The drinking water in nine West Virginia counties has finally been declared safe, or mostly safe. But many people say they can still smell the licorice-like odor of 4-methylcyclohexane methanol -- in the sink, the shower, the air, especially in neighborhoods close to the Elk River.
I say "mostly" because so little is known about the toxicity of the chemical, known as MCHM, that the Centers for Disease Control and Prevention has advised pregnant women in the affected area not to drink the water, at least for now.
Unfortunately, this warning came after the CDC had already told residents the water was safe for everyone.
More than a week since the chemical spill in Charleston, the state capital, contaminated the water supply for 300,000 people, there has been little solid information about the danger to human health -- and little outrage from officials in Washington. I can't help but wonder what the reaction would be if this had happened on the Upper East Side of Manhattan.

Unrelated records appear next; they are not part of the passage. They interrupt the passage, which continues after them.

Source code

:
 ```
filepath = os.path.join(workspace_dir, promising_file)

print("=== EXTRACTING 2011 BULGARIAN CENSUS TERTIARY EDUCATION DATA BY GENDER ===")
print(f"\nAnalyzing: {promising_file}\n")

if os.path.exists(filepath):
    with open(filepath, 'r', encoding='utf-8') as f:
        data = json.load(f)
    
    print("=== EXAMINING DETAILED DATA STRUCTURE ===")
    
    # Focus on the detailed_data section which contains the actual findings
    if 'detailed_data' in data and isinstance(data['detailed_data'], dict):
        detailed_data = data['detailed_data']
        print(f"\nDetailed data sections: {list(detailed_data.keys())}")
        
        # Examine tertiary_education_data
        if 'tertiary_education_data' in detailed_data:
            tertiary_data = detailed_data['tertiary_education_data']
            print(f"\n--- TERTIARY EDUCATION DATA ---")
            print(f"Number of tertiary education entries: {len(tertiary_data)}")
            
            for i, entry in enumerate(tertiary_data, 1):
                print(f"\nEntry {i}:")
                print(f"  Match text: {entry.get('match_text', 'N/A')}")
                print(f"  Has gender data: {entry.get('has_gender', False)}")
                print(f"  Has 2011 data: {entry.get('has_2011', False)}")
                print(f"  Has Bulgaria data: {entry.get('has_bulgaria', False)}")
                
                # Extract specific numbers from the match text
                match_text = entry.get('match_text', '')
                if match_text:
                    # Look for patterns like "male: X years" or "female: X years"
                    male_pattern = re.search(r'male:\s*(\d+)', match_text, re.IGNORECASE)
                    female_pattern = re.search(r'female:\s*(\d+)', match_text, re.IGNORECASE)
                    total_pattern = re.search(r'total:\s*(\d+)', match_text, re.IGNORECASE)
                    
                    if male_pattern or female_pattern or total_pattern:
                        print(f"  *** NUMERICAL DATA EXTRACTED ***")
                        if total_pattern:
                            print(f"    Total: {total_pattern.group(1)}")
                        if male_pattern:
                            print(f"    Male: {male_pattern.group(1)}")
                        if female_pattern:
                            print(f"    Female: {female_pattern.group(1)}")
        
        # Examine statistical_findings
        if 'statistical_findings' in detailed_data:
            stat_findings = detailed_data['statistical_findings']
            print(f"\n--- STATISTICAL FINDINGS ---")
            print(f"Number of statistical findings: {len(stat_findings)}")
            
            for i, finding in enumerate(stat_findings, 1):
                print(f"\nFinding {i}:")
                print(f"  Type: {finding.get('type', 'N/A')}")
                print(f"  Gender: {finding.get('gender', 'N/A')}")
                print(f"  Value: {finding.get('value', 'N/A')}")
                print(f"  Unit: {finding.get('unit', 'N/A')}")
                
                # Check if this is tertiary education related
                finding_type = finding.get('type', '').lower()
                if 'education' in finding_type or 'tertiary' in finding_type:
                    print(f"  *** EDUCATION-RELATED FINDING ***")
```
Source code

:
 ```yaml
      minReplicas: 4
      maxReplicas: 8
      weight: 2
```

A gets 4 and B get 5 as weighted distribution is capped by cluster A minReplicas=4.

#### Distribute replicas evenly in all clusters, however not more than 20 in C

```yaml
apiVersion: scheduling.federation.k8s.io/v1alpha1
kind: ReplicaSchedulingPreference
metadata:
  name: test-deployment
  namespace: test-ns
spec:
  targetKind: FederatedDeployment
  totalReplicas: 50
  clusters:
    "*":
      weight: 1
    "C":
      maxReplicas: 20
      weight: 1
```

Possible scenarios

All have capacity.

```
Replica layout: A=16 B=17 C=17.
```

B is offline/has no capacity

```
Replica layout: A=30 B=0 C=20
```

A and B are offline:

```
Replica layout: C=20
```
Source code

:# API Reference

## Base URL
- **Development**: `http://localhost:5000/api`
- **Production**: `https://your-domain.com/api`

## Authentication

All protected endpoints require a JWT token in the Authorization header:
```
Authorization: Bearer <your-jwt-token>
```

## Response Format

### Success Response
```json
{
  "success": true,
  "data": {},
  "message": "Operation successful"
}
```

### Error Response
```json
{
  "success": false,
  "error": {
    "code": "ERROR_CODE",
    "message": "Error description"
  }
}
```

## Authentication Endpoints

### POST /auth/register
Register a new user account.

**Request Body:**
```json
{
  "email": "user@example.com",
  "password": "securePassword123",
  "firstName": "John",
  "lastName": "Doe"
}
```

Imagine living for a week without tap water for drinking, cooking, bathing, even washing clothes. Imagine restaurants having to close, hotels putting sinks and showers off-limits, nursing homes trying to care for patients with only bottled water.
President Barack Obama promptly issued an emergency declaration in the hours after the spill and the Federal Emergency Management Agency dispatched tanker trucks full of clean water. But the Charleston mishap raises fundamental questions about the coal and chemical industries and the safety of our drinking water -- and on this larger subject, from the president and the leadership in Congress, we've heard not a peep.
I should disclose that for me, this is personal: My son, daughter-in-law and 14-month-old granddaughter live in Charleston.
This is what happened: An aging storage tank at a company called Freedom Industries leaked at least 7,500 gallons of MCHM, a "frothing agent" used in processing coal, into the Elk River. A little more than a mile downstream, in the middle of Charleston, there is an intake facility for West Virginia American Water, which provides water for much of the state.
Coal and chemicals are two of West Virginia's biggest and most powerful industries, together employing about 90,000 residents. Officials there have powerful economic incentives to see this spill as an aberration. But there is every reason to believe similar episodes can and will happen again.
Excellent journalism about the spill, much of it appearing in the Charleston Gazette, has established that this emergency should not have been a surprise.
Officials knew that the coal industry uses dozens of chemicals that have never been thoroughly tested for their effects on human health. Officials also knew this was true of the segment of the industry that Obama and others call "clean coal," which, I have argued, should be considered an oxymoron.
Officials knew that the tanks at Freedom Industries -- which has already declared bankruptcy, in anticipation of lawsuits -- were old and needed refurbishment. Officials also knew that having a chemical plant just upstream from an intake for the water system was a potential hazard. And while they still do not know what the long-term hazards might be from exposure to MCHM, they do know that symptoms of acute exposure include eye and throat irritation, vomiting, respiratory distress and skin rashes.
More than 400 people have gone to West Virginia hospitals complaining of these symptoms. Only a handful have been admitted, however, and most of these people may actually be suffering from anxiety. Unless more testing is done, we may never know.
The bipartisan consensus in the state seems to be: Move along folks, nothing to see here. Sen. Joe Manchin, a Democrat, told CNN that he is "not going to cast guilt on anybody" and defended the coal industry. Rep. Shelly Moore Capito, a Republican, told the Gazette she still believes the Environmental Protection Agency is guilty of "overreaching."
How do the EPA and the White House respond? Please speak up. We can't hear you.
Eugene Robinson is a syndicated columnist.